__Required work__:
In the text on zilpaterol and clenbuterol, which antioxidants are reported to prevent the formation of reactive metabolites during clenbuterol metabolism?

__Extracted text__:

○ ○ ○ ○

Veterinary Epidemiology

clenbuterol

zilpaterol

chitosan-glutathione nanoparticles

precision-cut liver slices

Zilpaterol and clenbuterol are two β-adrenergic agonists used to improve growth performance, feed efficiency, and carcass quality in cattle (Centner et al. 2014; Milford et al. 2019). While zilpaterol is a lawful drug for cattle feed in authorized countries (Choi et al. 2013; Cônsolo et al. 2016), clenbuterol is restricted to therapeutic applications. Both drugs have similar pharmacokinetic and pharmacodynamic (FAO and WHO Expert Committee on Food Additives 2016; FAO and WHO Expert Committee on Food Additives 2018). However, their toxicokinetic and toxicodynamic are not well established, There are also some toxicological concerns on animals and the risk population due to the misuse of these substances on animal feeding. When they are orally administrated in laboratory animals, domestic species, and humans (FAO and WHO Expert Committee on Food Additives 2016); The target organs involved in the metabolism and excretion are the liver and kidneys (FAO and WHO Expert Committee on Food <<<Additives 2014). Once these β-adrenergic reach the liver tissue, phases I and II react such as hydroxylation, n-oxidation, conjugation with sulphates and glucuronides occurs (Zalko et al. 1997; Alonen et al. 2009; Domínguez-Romero et al. 2013); some of these arisen substances could be toxic for hepatic cells by the formation of reactive oxygen species (ROS) or reactive nitrogen species (NOS), leading to oxide-reduction unbalance and cellular damage.

Previous reports demonstrate that antioxidants such as ascorbic acid and reduced glutathione (GSH) prevent reactive metabolites formation during clenbuterol metabolism (Brambilla et al. 2007).

○ ○ ○ ○

__Data shown__:
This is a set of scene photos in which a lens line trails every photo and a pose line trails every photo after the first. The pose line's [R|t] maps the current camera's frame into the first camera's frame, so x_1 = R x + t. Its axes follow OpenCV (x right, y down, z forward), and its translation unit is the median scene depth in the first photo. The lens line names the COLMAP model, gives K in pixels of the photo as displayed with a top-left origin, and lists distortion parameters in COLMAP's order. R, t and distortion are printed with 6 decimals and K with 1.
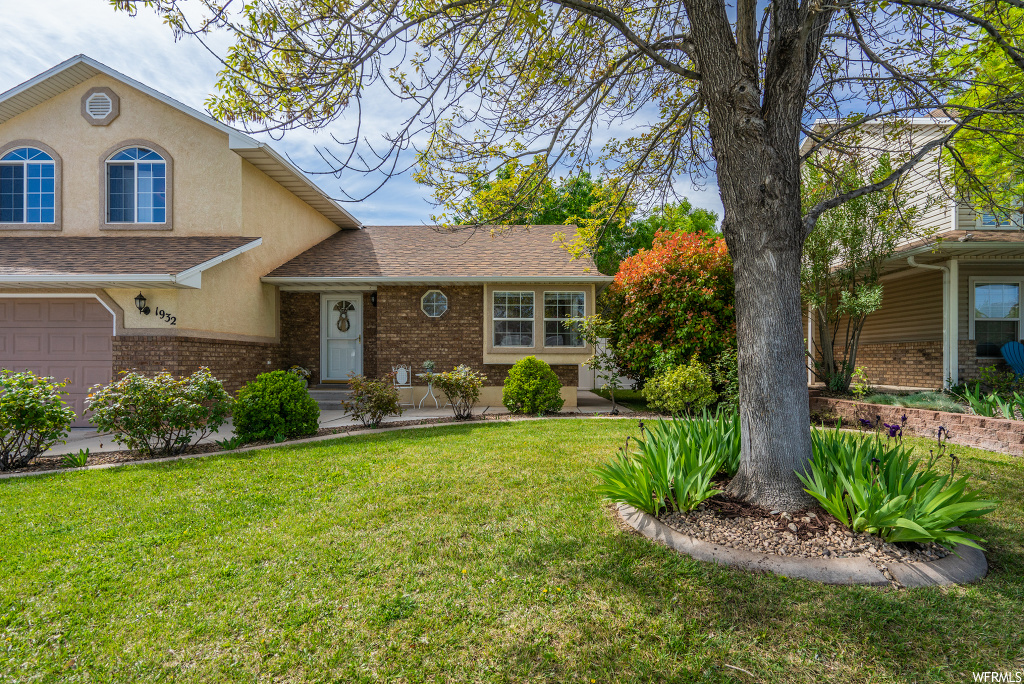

○ ○ ○ ○

__Answer area__:
Ascorbic acid and reduced glutathione (GSH).